The trial court refused to set aside the decree pro eonfesso in this case solely on the ground:
“That the defendants have not fully answered the bill in. the particular that they have not given an itemized statement of the moneys received by the defendant the National City Bank, or its predecessors in interest, on the alleged indebtedness of $8,400 of B. T. Barret, or Barret Bros. & Co., or Barret Bros. Shipping Company to the defendant National City Bank.”
In this conclusion and action we think the trial court was clearly in error. The bill of complaint exhibits neither prayer nor interrogatory calling for an itemized statement of the payments in question.
The bill shows that the original debt of $8,400 has been reduced by partial payments to about $1,300, and it avers that—
“Complainants have sought from said. defendant bank an account of the credits due on the said $S,400 received or retained by said defendant bank out of transactions financed by it, as aforesaid and have been unable to do so.”
The alternative prayer is:
“That the said bank be required to account for all moneys received or retained by it on account of said $S,400, and that a decree against the said bank for the amount so received * * * be given to complainants, one or both.”
The circumstances leading up to respondents’ default in answering, which are fully set forth in the motion to set it aside, make a proper showing for relief, and the proffered answer is full and sufficient.
The trial court was in error also in taking a submission of the cause for final decree on pleading and proof so long as Pringle, the new party respondent brought in by the amendment, had not been served with process and had not made any appearance.
Wright v.
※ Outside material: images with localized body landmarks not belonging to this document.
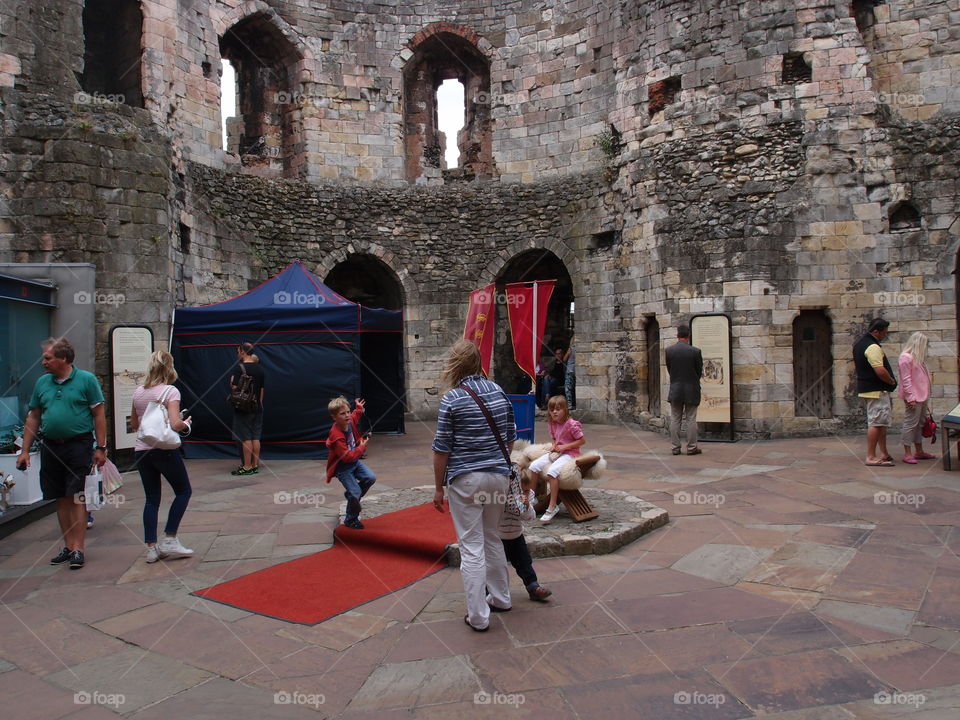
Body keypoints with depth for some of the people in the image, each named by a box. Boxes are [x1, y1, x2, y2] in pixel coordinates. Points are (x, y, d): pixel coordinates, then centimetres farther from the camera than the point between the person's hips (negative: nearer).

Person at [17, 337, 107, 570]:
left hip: (78, 445, -5)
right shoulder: (42, 383, 10)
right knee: (61, 499, 10)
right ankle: (68, 546, 20)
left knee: (77, 498, -5)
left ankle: (78, 549, 0)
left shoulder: (86, 379, -4)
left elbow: (99, 415, -5)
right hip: (50, 447, 5)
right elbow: (33, 417, 15)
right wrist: (25, 451, 11)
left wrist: (101, 448, -8)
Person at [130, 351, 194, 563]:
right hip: (164, 449, -6)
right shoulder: (170, 391, -10)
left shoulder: (138, 392, 8)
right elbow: (175, 424, -20)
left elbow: (133, 425, 18)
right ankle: (169, 540, 5)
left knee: (151, 499, 11)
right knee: (184, 491, 10)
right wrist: (186, 423, 0)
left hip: (141, 450, 6)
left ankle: (151, 547, 9)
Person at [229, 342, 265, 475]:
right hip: (257, 408, 7)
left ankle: (247, 467, -1)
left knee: (246, 438, -3)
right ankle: (255, 465, 13)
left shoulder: (240, 368, -12)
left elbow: (235, 388, -16)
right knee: (255, 437, 9)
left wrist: (231, 382, 4)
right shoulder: (260, 368, 10)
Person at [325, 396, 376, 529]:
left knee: (371, 478, -7)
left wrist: (359, 408, 14)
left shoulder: (350, 421, -7)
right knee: (355, 493, -12)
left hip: (354, 462, 8)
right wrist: (361, 447, -25)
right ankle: (351, 520, 12)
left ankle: (352, 495, 17)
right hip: (342, 468, -8)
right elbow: (347, 456, -31)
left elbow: (355, 416, 23)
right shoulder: (336, 436, -32)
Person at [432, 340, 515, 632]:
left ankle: (478, 616, 10)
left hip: (465, 479, -6)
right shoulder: (498, 391, 5)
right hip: (499, 476, 6)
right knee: (492, 538, 23)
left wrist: (439, 487, 0)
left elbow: (442, 449, -9)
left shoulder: (452, 399, -12)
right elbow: (511, 437, 12)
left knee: (471, 547, 2)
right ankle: (500, 597, 36)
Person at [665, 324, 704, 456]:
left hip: (675, 390, 2)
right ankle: (691, 448, 8)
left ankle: (675, 447, 9)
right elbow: (700, 371, 0)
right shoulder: (695, 351, -11)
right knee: (691, 420, 5)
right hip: (691, 391, -2)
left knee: (675, 420, 7)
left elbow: (669, 369, 5)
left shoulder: (669, 350, -4)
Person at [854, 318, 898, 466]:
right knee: (876, 423, -8)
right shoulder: (873, 347, -19)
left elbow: (856, 366, 23)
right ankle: (871, 457, -7)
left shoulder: (859, 344, 14)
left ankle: (884, 454, 23)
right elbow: (881, 371, -25)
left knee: (881, 423, 17)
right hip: (877, 390, -11)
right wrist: (892, 382, -8)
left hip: (866, 387, 11)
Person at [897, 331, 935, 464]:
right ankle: (907, 454, -5)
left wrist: (926, 399, 18)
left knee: (920, 423, 14)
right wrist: (910, 397, -19)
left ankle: (919, 452, 22)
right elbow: (906, 379, -16)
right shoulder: (906, 357, -12)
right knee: (911, 423, -8)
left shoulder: (918, 358, 18)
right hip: (914, 397, -10)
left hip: (922, 396, 10)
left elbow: (922, 378, 20)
May, 40 Ala. 550; Vaughan v. Smith, 69 Ala. 92.
In this state of the record, we cannot deal with the merits of the case, but must reverse the judgment and remand the cause, to the end that the decree pro eonfesso may be set aside, and the respondents allowed to answer and litigate the claims of complainants.
No doubt the bill of complaint will be duly amended so as to eliminate the respondent Pringle, and rid it of. its impracticable aspect of a bill for actual redemption of the land.
Reversed and remanded.
THOMAS, MILLER, and BOULDIN, JJ., concur.